Mas para a professora Carolina Gonçalves Lopez De La Nieta, sua profissão não contribui para desgastes em sua saúde mental: "Pra mim sempre foi muito prazeroso trabalhar em sala de aula, é algo que eu escolhi por amor. Eu acredito que neste momento de isolamento, o acúmulo de tarefas e o home office tem aflorado o sentimento de ansiedade, mas não acredito que seja pelo meu cargo de professora."
Para a educadora física Fernanda Montenegro de Castro Nogueira, sua profissão é o que contribui para manter a sua saúde mental em dia: "Com certeza minha posição de professora tem feito eu não ter o desgaste na minha saúde mental".
A maioria das professoras entrevistadas afirmaram que conhecem colegas de trabalho que desenvolveram transtornos mentais em sala de aula: "De dez professoras que trabalham comigo, seis estão com acompanhamentos de psicólogos e psiquiatras, e tiveram as doses de ansiolíticos aumentadas durante a quarentena." - disse a educadora Débora Brito.
A psicóloga Juliana Enge concorda que os gestores educacionais devem oferecer medidas de amparo e preservação da saúde mental dos professores: "Principalmente neste momento, mas independente da pandemia, os professores necessitam de melhores condições de trabalho, necessitam de maior assistência e suporte emocional às questões vividas na escola, espaços em que possam expor e discutir sobre saúde mental. Os gestores têm que estar mais atentos a essas questões e fornecer e valorizar os espaços em que essas questões podem ser discutidas e cuidadas."
Uma das medidas mais buscadas pelas professoras que conversamos para aliviar o estresse causado pela profissão é a realização de atividades físicas.
"Faço atividades físicas 3 vezes por semana para ter mais qualidade de vida e também aliviar o estresse da vida cotidiana." - disse a professora Suzelaine Eberle.

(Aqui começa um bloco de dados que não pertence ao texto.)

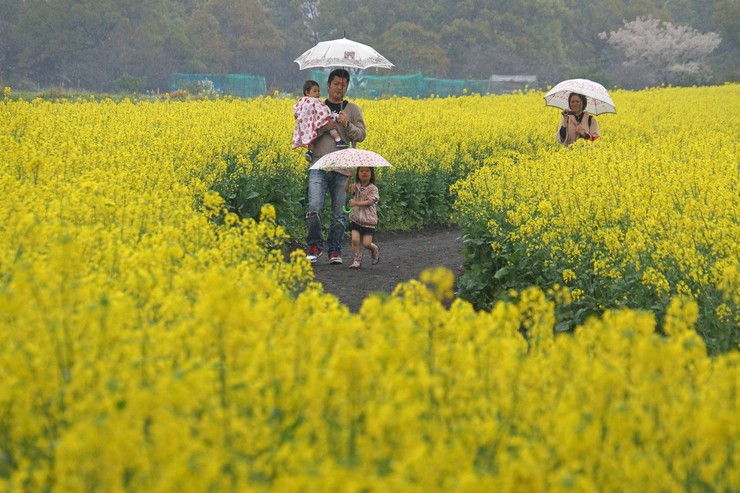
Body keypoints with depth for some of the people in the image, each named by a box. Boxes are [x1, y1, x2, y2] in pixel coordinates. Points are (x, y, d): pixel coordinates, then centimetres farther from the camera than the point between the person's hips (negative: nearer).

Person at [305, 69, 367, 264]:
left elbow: (361, 135, 1)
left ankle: (335, 251, 13)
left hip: (343, 168, 1)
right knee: (314, 207, -14)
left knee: (339, 213, 2)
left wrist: (347, 125, -16)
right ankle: (315, 246, 2)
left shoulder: (353, 109, 10)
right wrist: (322, 128, -11)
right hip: (319, 166, -1)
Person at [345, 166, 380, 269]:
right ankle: (357, 260, 2)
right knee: (355, 240, -12)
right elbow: (348, 189, -14)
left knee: (366, 243, -6)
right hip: (355, 219, 3)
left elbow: (370, 202, -15)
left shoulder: (373, 188, -4)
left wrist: (356, 203, -23)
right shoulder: (355, 186, 5)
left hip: (368, 220, -3)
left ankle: (374, 250, 27)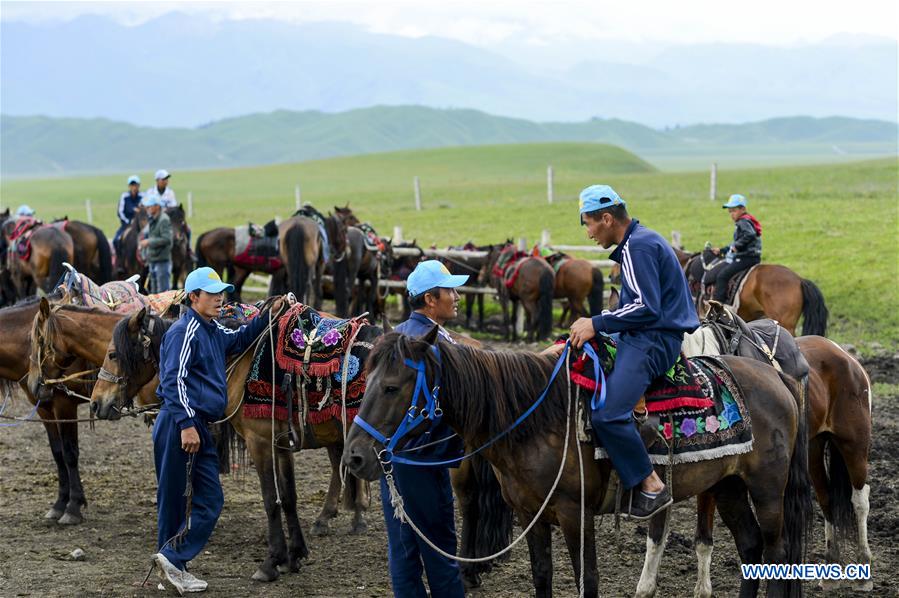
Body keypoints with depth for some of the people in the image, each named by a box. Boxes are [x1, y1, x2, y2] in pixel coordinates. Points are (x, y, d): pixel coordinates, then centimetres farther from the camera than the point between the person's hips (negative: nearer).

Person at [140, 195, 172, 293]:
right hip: (152, 260, 9)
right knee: (154, 289, 16)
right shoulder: (152, 220, 13)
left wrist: (149, 242, -21)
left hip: (162, 260, -9)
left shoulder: (164, 220, -15)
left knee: (163, 289, -7)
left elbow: (166, 239, -24)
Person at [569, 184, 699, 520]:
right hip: (643, 337, 12)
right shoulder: (641, 240, 18)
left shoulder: (637, 248, -15)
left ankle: (650, 486, -16)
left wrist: (597, 324, -16)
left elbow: (647, 308, -23)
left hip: (652, 341, -12)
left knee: (607, 413, -26)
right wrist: (596, 323, 15)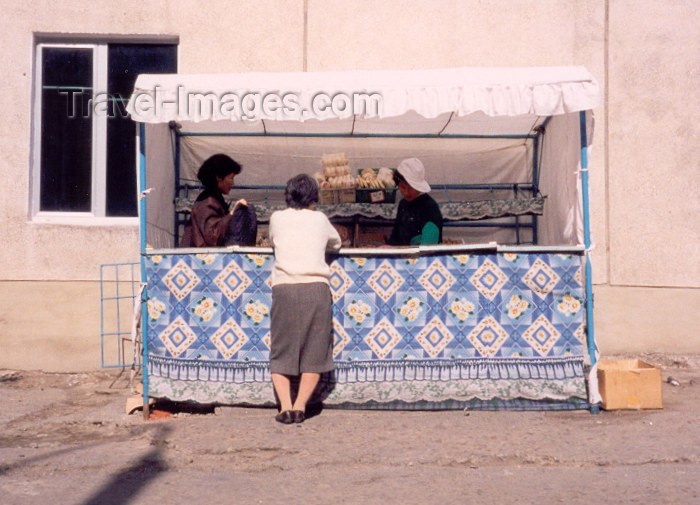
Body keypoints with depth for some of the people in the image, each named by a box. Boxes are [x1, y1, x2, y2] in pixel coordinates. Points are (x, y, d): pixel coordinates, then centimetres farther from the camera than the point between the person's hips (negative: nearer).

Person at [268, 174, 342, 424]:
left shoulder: (277, 218, 11)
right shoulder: (320, 219, 12)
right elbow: (336, 242, 30)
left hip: (284, 288, 0)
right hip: (316, 288, 0)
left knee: (281, 353, 7)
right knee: (314, 353, 7)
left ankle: (285, 406, -7)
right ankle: (300, 406, -4)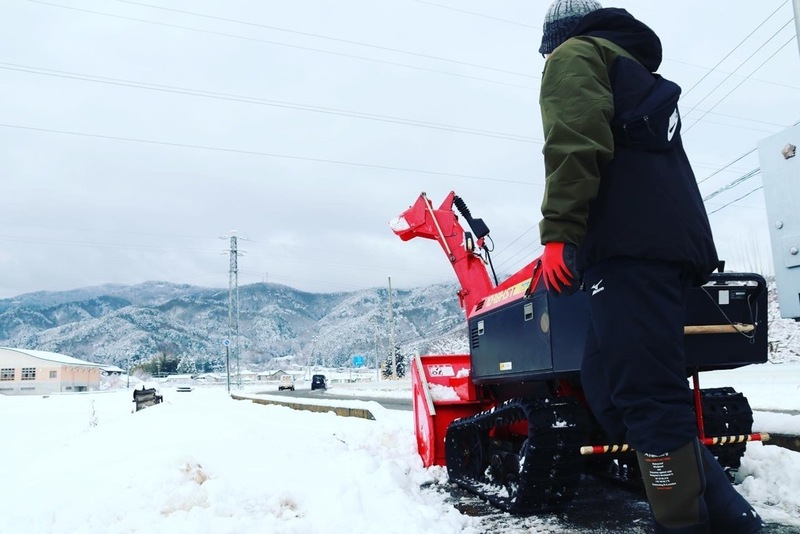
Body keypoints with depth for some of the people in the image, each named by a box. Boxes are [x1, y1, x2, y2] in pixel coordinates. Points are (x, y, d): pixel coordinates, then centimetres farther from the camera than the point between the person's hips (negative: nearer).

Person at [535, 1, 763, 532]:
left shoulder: (573, 55, 11)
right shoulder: (639, 76, 37)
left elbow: (574, 143, -10)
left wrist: (558, 233, -16)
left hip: (630, 246, -9)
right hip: (679, 242, 9)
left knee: (643, 397, -11)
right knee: (606, 386, 7)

Para a psicóloga Juliana Enge, os professores devem tomar cuidados que vão além do corpo: "Minha orientação é que os professores fiquem atentos a seus limites e que, se a escola não fornece espaços para cuidado das questões emocionais, busquem fora do trabalho o auxílio psicológico e psiquiátrico desde o começo dos sintomas, para que possam ser ouvidos, cuidados e ter seus transtornos tratados de forma adequada."
Entrevista a Víctor Freitas entre os dias 6 e 9 de agosto de 2020.